According to Bryan Cave partner Austin Campriello, who is serving as criminal defense counsel to DiCarmine, his client learned of the pending indictment late Friday afternoon and first saw the indictment early Thursday morning.

DiCarmine arrived outside the entrance to the Manhattan district attorney’s office at 7:30 a.m. Thursday, Campriello said, and voluntarily turned himself in at a prearranged time a half hour later. Since leaving Dewey in 2012, DiCarmine had been taking fashion classes at Parsons The New School for Design but recently went on leave. “His passion is fashion,” Campriello quipped as a crowd of journalists, lawyers and family members of the defendants waited for the arraignment to begin.

Sanders, meanwhile, became a finance executive at Florida’s Greenspoon Marder. The firm issued a statement Thursday saying it is standing by him.

The four defendants have tapped some heavyweight veterans of New York’s white-collar defense bar for representation—all of whom insisted on their client’s innocence Thursday.

Campriello, for instance, is a former chief of the New York District Attorney’s racketeering bureau. His major defense-side representations include serving as cocounsel to former Tyco CEO L. Dennis Kozlowski in 2005.

Warren has tapped Michael Armstrong, the former Queens County District Attorney and a chief counsel to the Knapp Commission, which investigated police corruption in the city in 1970.

Davis is relying on Abramowitz, a name partner at Morvillo Abramowitz Grand Iason & Anello. A former chief of the criminal division in the Manhattan U.S. attorney’s office and onetime New York City assistant deputy mayor, Abramowitz has represented many high-profile clients, including filmmaker Woody Allen in his bitter custody battle with actress Mia Farrow.

Sanders, meanwhile, has retained Edward Little, the chair of Hughes Hubbard & Reed’s white-collar group. Little’s recent clients have included Bear Stearns fund manager Ralph Cioffi, for whom he won an acquittal at trial in 2008, and Julien Grout, a trader targeted last year in connection with an investigation by U.K. and U.S. authorities into the so-called London Whale trading debacle.

In setting the first hearing date in the case for April 21, Stolz predicted that it would not be dispensed with quickly. “This case is going, I suspect, to take a long time,” he said.

As the proceedings came to a close, each of the defendants raised his hands to be freed from metal handcuffs before relaxing back into a wooden chair. Soon, the mood in the courtroom lightened as the four men began to circulate while waiting for court employees to process their bail papers.
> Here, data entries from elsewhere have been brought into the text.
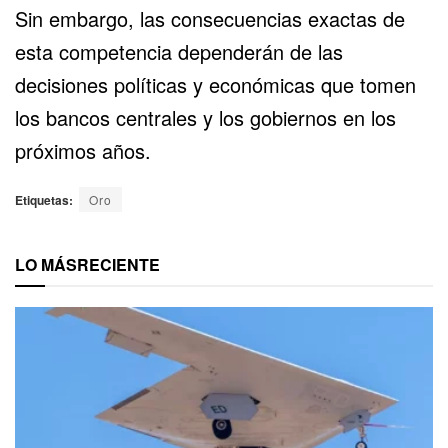
Sin embargo, las consecuencias exactas de
esta competencia dependerán de las
decisiones políticas y económicas que tomen
los bancos centrales y los gobiernos en los
próximos años.
Etiquetas:
Oro
LO MÁS
RECIENTE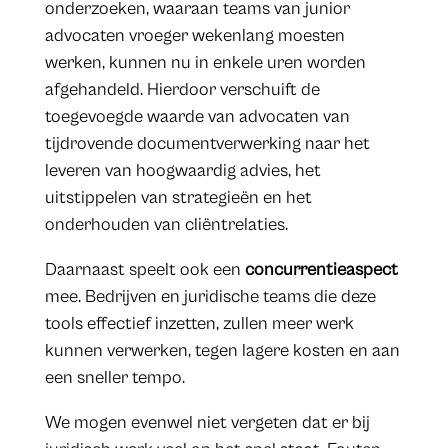
onderzoeken, waaraan teams van junior
advocaten vroeger wekenlang moesten
werken, kunnen nu in enkele uren worden
afgehandeld. Hierdoor verschuift de
toegevoegde waarde van advocaten van
tijdrovende documentverwerking naar het
leveren van hoogwaardig advies, het
uitstippelen van strategieën en het
onderhouden van cliëntrelaties.
Daarnaast speelt ook een
concurrentieaspect
mee. Bedrijven en juridische teams die deze
tools effectief inzetten, zullen meer werk
kunnen verwerken, tegen lagere kosten en aan
een sneller tempo.
We mogen evenwel niet vergeten dat er bij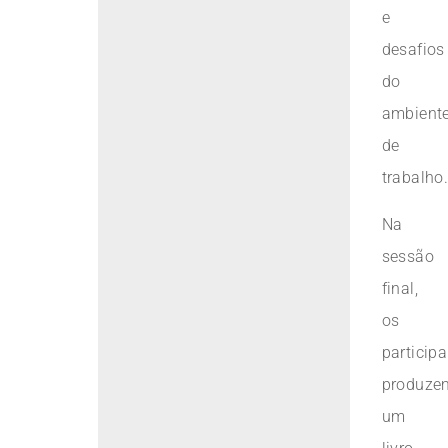
e
desafios
do
ambient
de
trabalho
Na
sessão
final,
os
particip
produze
um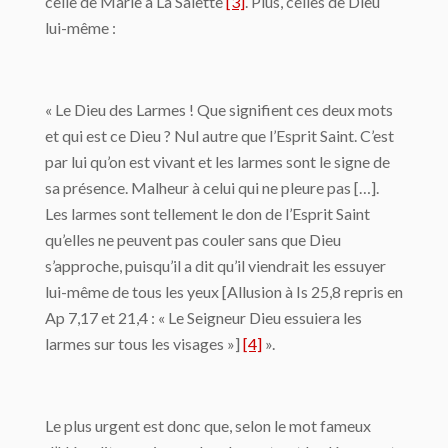
celle de Marie à La Salette
[3]
. Plus, celles de Dieu
lui-même :
« Le Dieu des Larmes ! Que signifient ces deux mots
et qui est ce Dieu ? Nul autre que l’Esprit Saint. C’est
par lui qu’on est vivant et les larmes sont le signe de
sa présence. Malheur à celui qui ne pleure pas […].
Les larmes sont tellement le don de l’Esprit Saint
qu’elles ne peuvent pas couler sans que Dieu
s’approche, puisqu’il a dit qu’il viendrait les essuyer
lui-même de tous les yeux [Allusion à Is 25,8 repris en
Ap 7,17 et 21,4 : « Le Seigneur Dieu essuiera les
larmes sur tous les visages »]
[4]
».
Le plus urgent est donc que, selon le mot fameux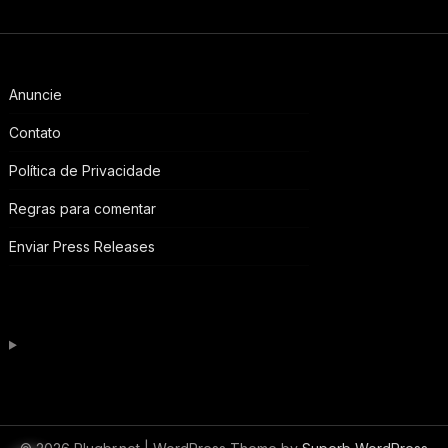
Anuncie
Contato
Política de Privacidade
Regras para comentar
Enviar Press Releases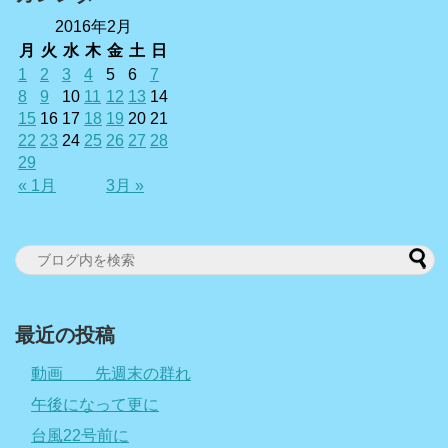
2016年2月
月
火
水
木
金
土
日
1
2
3
4
5
6
7
8
9
10
11
12
13
14
15
16
17
18
19
20
21
22
23
24
25
26
27
28
29
« 1月
3月 »
最近の投稿
動画 先週末の群れ
午後になって更に
台風22号前に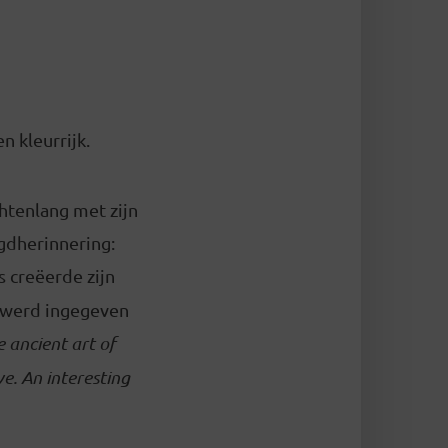
n kleurrijk.
chtenlang met zijn
gdherinnering:
s creëerde zijn
t werd ingegeven
e ancient art of
ve. An interesting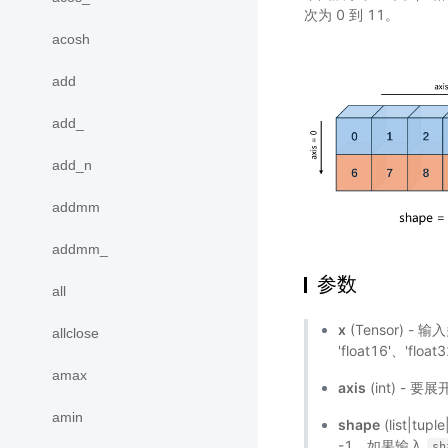
次为 0 到 11。
acosh
add
add_
add_n
addmm
addmm_
参数
all
x
(Tensor) -
allclose
'float16'、'float
amax
axis
(int) -
amin
shape
(list|t
-1，如果输入
sh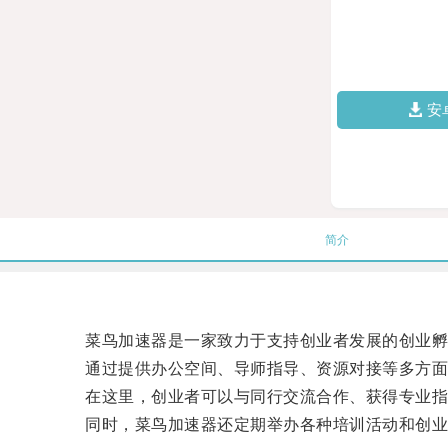
安
简介
菜鸟加速器是一家致力于支持创业者发展的创业孵
通过提供办公空间、导师指导、资源对接等多方面支
在这里，创业者可以与同行交流合作、获得专业指
同时，菜鸟加速器还定期举办各种培训活动和创业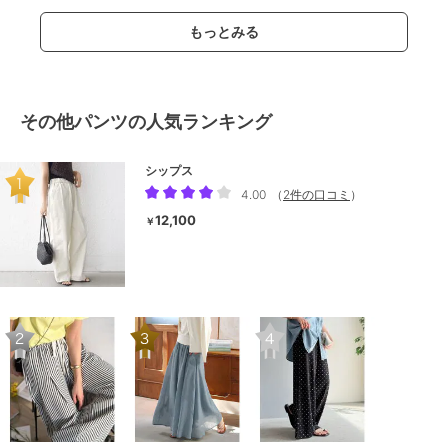
もっとみる
その他パンツの人気ランキング
シップス
4.00
（
2件の口コミ
）
12,100
￥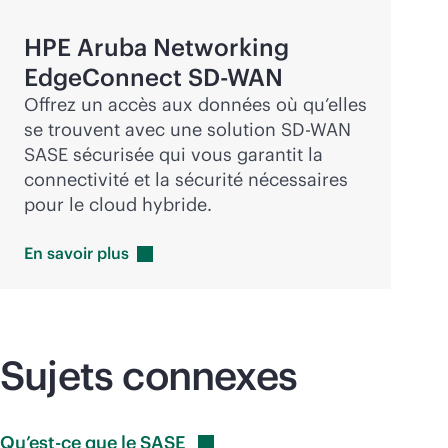
HPE Aruba Networking
EdgeConnect
SD-WAN
Offrez un accès aux données où qu’elles
se trouvent avec une solution
SD-WAN
SASE sécurisée qui vous garantit la
connectivité et la sécurité nécessaires
pour le cloud hybride.
En savoir
plus
Sujets connexes
Qu’est-ce que le
SASE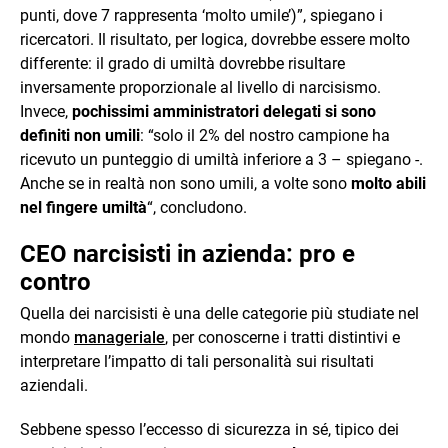
punti, dove 7 rappresenta ‘molto umile’)”, spiegano i
ricercatori. Il risultato, per logica, dovrebbe essere molto
differente: il grado di umiltà dovrebbe risultare
inversamente proporzionale al livello di narcisismo.
Invece,
pochissimi amministratori delegati si sono
definiti non umili
: “solo il 2% del nostro campione ha
ricevuto un punteggio di umiltà inferiore a 3 – spiegano -.
Anche se in realtà non sono umili, a volte sono
molto abili
nel fingere umiltà
“, concludono.
CEO narcisisti in azienda: pro e
contro
Quella dei narcisisti è una delle categorie più studiate nel
mondo
manageriale
, per conoscerne i tratti distintivi e
interpretare l’impatto di tali personalità sui risultati
aziendali.
Sebbene spesso l’eccesso di sicurezza in sé, tipico dei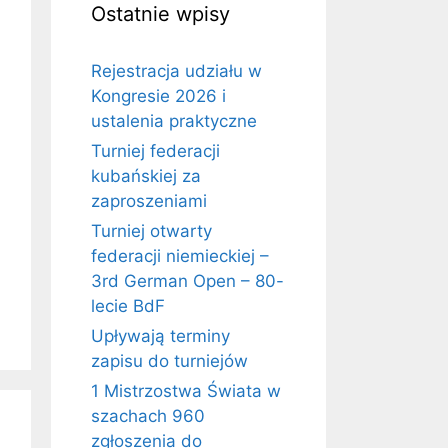
Ostatnie wpisy
Rejestracja udziału w
Kongresie 2026 i
ustalenia praktyczne
Turniej federacji
kubańskiej za
zaproszeniami
Turniej otwarty
federacji niemieckiej –
3rd German Open – 80-
lecie BdF
Upływają terminy
zapisu do turniejów
1 Mistrzostwa Świata w
szachach 960
zgłoszenia do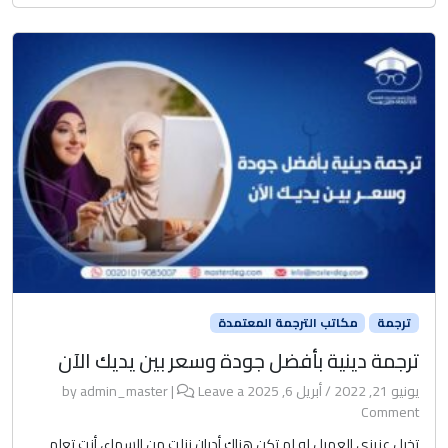
ترجمة
مكاتب الترجمة المعتمدة
ترجمة دينية بأفضل جودة وسعر بين يديك الآن
يونيو 21, 2022
/
أبريل 6, 2025
by
Leave a
|
admin_master
Comment
تخيل عزيزي العميل لو لم تكن هناك أديان نزلت من السماء، أنت تعلم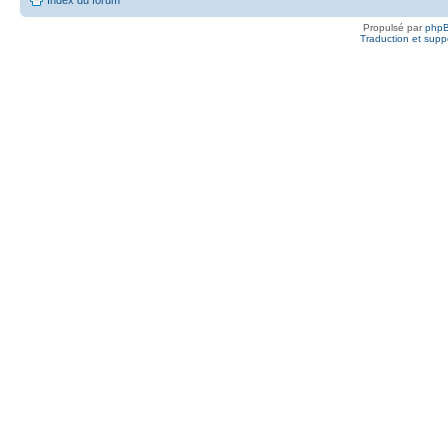
Propulsé par
php
Traduction et suppo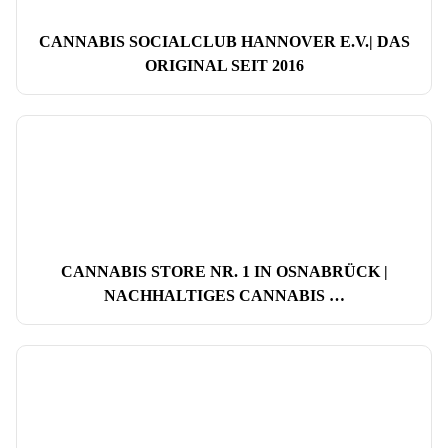
CANNABIS SOCIALCLUB HANNOVER E.V.| DAS
ORIGINAL SEIT 2016
CANNABIS STORE NR. 1 IN OSNABRÜCK |
NACHHALTIGES CANNABIS …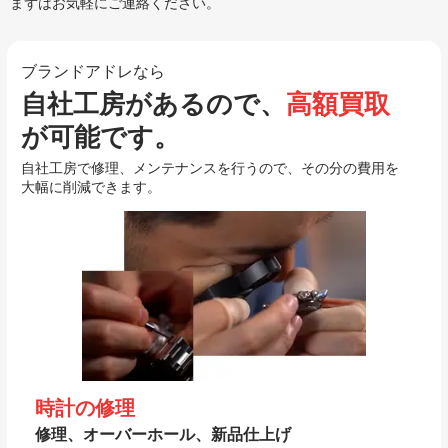
まずはお気軽にご連絡ください。
ブランドアドレなら
自社工房があるので、
高額買取
が可能です。
自社工房で修理、メンテナンスを行うので、その分の費用を
大幅に削減できます。
時計の修理
修理、オーバーホール、新品仕上げ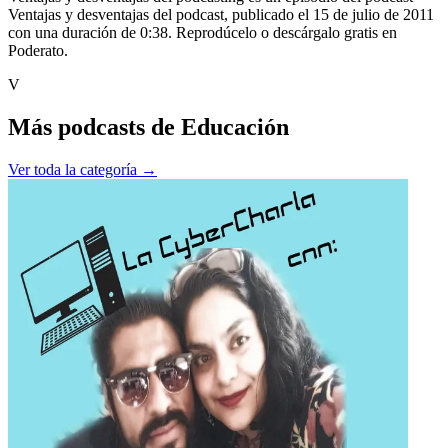
Ventajas y desventajas del podcast, publicado el 15 de julio de 2011
con una duración de 0:38. Reprodúcelo o descárgalo gratis en
Poderato.
V
Más podcasts de
Educación
Ver toda la categoría →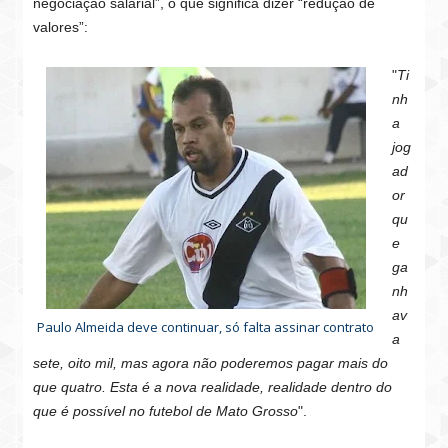
negociação salarial”, o que significa dizer “redução de
valores”:
"
Ti
nh
a
jog
ad
or
qu
e
ga
nh
av
Paulo Almeida deve continuar, só falta assinar contrato
a
sete, oito mil, mas agora não poderemos pagar mais do
que quatro. Esta é a nova realidade, realidade dentro do
que é possível no futebol de Mato Grosso
".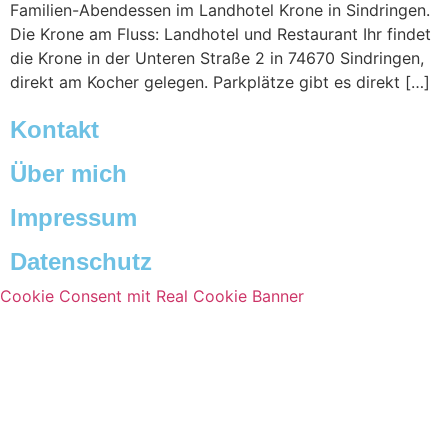
Familien-Abendessen im Landhotel Krone in Sindringen.
Die Krone am Fluss: Landhotel und Restaurant Ihr findet
die Krone in der Unteren Straße 2 in 74670 Sindringen,
direkt am Kocher gelegen. Parkplätze gibt es direkt […]
Kontakt
Über mich
Impressum
Datenschutz
Cookie Consent mit Real Cookie Banner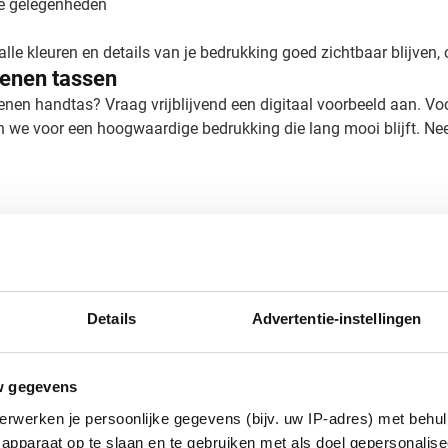
le gelegenheden
alle kleuren en details van je bedrukking goed zichtbaar blijven
oenen tassen
oenen handtas? Vraag vrijblijvend een digitaal voorbeeld aan. Vo
n we voor een hoogwaardige bedrukking die lang mooi blijft. Ne
Details
Advertentie-instellingen
w gegevens
erwerken je persoonlijke gegevens (bijv. uw IP-adres) met behul
x 0.5 cm (l x b x h)
apparaat op te slaan en te gebruiken met als doel gepersonalise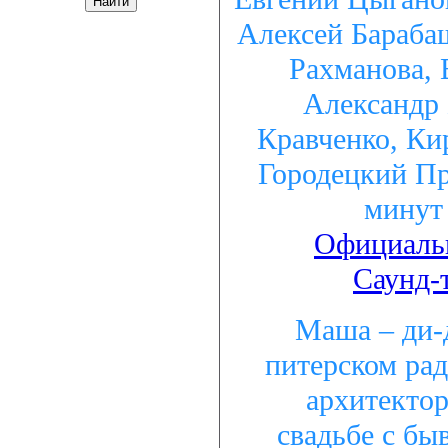
Алексей Барабаш
Рахманова,
Александр 
Кравченко, Ки
Городецкий Пр
минут 
Официаль
Саунд-
Маша – ди-
питерском ра
архитектор
свадьбе с б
DiCarmine approached Davis’ ex-wife, Loretta Davis, and gave her a hug, then stopped to embrace his former lawyer, Hughes Hubbard & Reed partner Ned Bassen, and chatted with Sanders’ wife and daughter. Asked while snacking on an organic energy bar if he had indeed moved to Florida from New York as the judge indicated, DiCarmine did not answer the question directly but, pointing to his browned face, said, “I’m more tan than when I was living here.” (Sanders and his family also appeared well-tanned.)

Warren, separated from the rest, hugged his mother before sitting next to both of his parents, his father’s hand firmly on his shoulder.

Davis, who had spoken feebly while answering Stolz’s questions, began to relax and even cracked a smile as the paperwork phase dragged on. As pale as DiCarmine is tan, Davis appeared unwilling to answer a reporter’s questions, but did oblige a request to see the book tucked under his arm: “The Marriage Plot” by Jeffrey Eugenides.

Before leaving the courtroom, DiCarmine wandered up to a reporter with a question straddling the line between concern and desire. Would there be video cameras waiting to film him when he left?

The answer, as he soon learned for himself, was yes.

New York Law Journal reporter Christine Simmons contributed to this report.